MAGNA Unveils Its Annual Global Advertising Forecasts

MAGNA Unveils Its Annual Global Advertising Forecasts

MAGNA has released its annual forecasts for another year predicting that the APAC market will enjoy significant growth in digital advertising.

Lucy Formosa Morgan (lead image), managing director, MAGNA Australia, said: “It’s been a slower start to 2023 with challenging global economic conditions and consumers under increasing financial pressure, all of which has made for a jittery market.   Much as we’re forecasting a number of the traditional channels to contract, particularly Linear TV, there are areas that remain strong, namely Digital (search, video and social) and OOH. Digital naturally is benefitting from consumption habits evolving and the traditional channels growing their digital offerings.”

The top 10 takeouts of the report are below:

  1. The Northern Hemisphere summer update of MAGNA’s “Global Ad Forecast” predicts media owners advertising revenues will reach $842 billion this year, +4.6 per cent growth vs. 2022 ($US805bn).

----------------------------------------

▸ **STUDY QUESTIONS**:
**A)** In the MAGNA forecast article, what reason does Lucy Formosa Morgan give for Digital advertising benefiting? Answer in one to three sentences.
**B)** According to the MAGNA forecast article, what will media owners' advertising revenues reach this year?
**C)** Continue the MAGNA advertising forecast article from where it stops.

▸ **SUPPLIED INFORMATION**:
----------------------------------------

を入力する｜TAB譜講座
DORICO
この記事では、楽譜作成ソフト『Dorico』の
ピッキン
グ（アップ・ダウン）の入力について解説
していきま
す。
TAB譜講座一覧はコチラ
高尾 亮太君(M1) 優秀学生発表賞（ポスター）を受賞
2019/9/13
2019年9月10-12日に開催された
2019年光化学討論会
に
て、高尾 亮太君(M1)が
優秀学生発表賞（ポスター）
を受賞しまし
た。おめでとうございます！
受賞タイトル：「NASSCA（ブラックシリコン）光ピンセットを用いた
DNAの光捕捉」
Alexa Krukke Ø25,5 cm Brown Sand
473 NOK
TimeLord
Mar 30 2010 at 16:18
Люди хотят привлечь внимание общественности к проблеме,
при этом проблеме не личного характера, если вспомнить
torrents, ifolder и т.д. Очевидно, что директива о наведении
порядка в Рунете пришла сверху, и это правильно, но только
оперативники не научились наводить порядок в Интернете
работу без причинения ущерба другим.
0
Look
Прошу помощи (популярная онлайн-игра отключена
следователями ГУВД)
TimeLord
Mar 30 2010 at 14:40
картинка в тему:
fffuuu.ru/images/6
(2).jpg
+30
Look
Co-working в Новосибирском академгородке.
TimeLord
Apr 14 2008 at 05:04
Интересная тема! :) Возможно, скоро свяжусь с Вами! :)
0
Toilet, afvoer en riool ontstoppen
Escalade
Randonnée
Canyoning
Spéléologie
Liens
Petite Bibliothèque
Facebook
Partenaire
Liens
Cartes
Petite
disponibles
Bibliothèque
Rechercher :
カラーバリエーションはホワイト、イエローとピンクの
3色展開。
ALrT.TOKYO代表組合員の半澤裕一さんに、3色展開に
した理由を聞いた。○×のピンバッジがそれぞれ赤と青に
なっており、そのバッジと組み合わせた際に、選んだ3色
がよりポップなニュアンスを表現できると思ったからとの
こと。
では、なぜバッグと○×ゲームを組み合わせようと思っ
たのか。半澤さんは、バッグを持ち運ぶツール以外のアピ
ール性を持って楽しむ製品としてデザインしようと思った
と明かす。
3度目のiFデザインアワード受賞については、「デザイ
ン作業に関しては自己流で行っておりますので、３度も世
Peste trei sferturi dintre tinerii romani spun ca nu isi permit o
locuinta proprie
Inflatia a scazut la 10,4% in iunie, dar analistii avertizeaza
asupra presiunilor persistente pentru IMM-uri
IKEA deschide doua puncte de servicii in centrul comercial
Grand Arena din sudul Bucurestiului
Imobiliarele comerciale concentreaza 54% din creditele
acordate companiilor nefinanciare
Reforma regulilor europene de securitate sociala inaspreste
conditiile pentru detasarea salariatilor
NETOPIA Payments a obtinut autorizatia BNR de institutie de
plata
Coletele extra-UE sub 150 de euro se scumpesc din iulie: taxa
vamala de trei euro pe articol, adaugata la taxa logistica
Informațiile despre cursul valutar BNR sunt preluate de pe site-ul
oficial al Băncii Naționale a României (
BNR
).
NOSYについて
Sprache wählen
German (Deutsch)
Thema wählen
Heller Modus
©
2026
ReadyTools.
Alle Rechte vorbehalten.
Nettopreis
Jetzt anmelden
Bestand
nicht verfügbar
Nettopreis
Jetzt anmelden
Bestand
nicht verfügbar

----------------------------------------

▸ **RESULTS FOR THE EXERCISE**:
**A)** She says Digital is benefiting because consumption habits are evolving and the traditional channels are growing their digital offerings.

**B)** $842 billion, which is +4.6 per cent growth vs. 2022.

**C)**
  2. This 2023 growth forecast is just 0.2 percentage points below MAGNA’s previous forecast (Dec. 2022: +4.8 per cent) as the deterioration of economic conditions and marketing spending in most Western markets is mitigated by stronger-than-expected growth in some markets (China, Spain), industry verticals (Retail) and media types (Retail, Social).
  3. Several industry verticals show counter-cyclical patterns in their marketing dynamic. Some are expected to grow strongly, in line with business recovery (Automotive, Travel), some are not necessarily expected (Retail) to grow. CPG/FMCG product categories are ramping up their spending with Search and Retail Media Networks, partly at the expense of traditional branding media, but mostly by reallocating trade marketing budgets, thus bringing new money in the advertising ecosystem.
  4. Traditional media companies and branding formats (Television, Audio, Publishing, OOH, Cinema) are most exposed in this uncertain business climate, as some brands reduce marketing budget or prioritize performance-based digital ad formats. Global ad revenues across traditional categories in aggregate will thus shrink by -3 per cent to $264 billion.
  5. Global television advertising revenues will shrink by -5% this year to $159 billion while Publishing ad sales will drop -4 per cent to $44bn. Audio Media ad revenues will be stable (-0.5 per cent to $28bn). The only traditional media categories to grow will be Out-of-Home, up +5% to reach $31 billion (catching up with pre-COVID market size), cinema (up 23 per cent to $2 billion).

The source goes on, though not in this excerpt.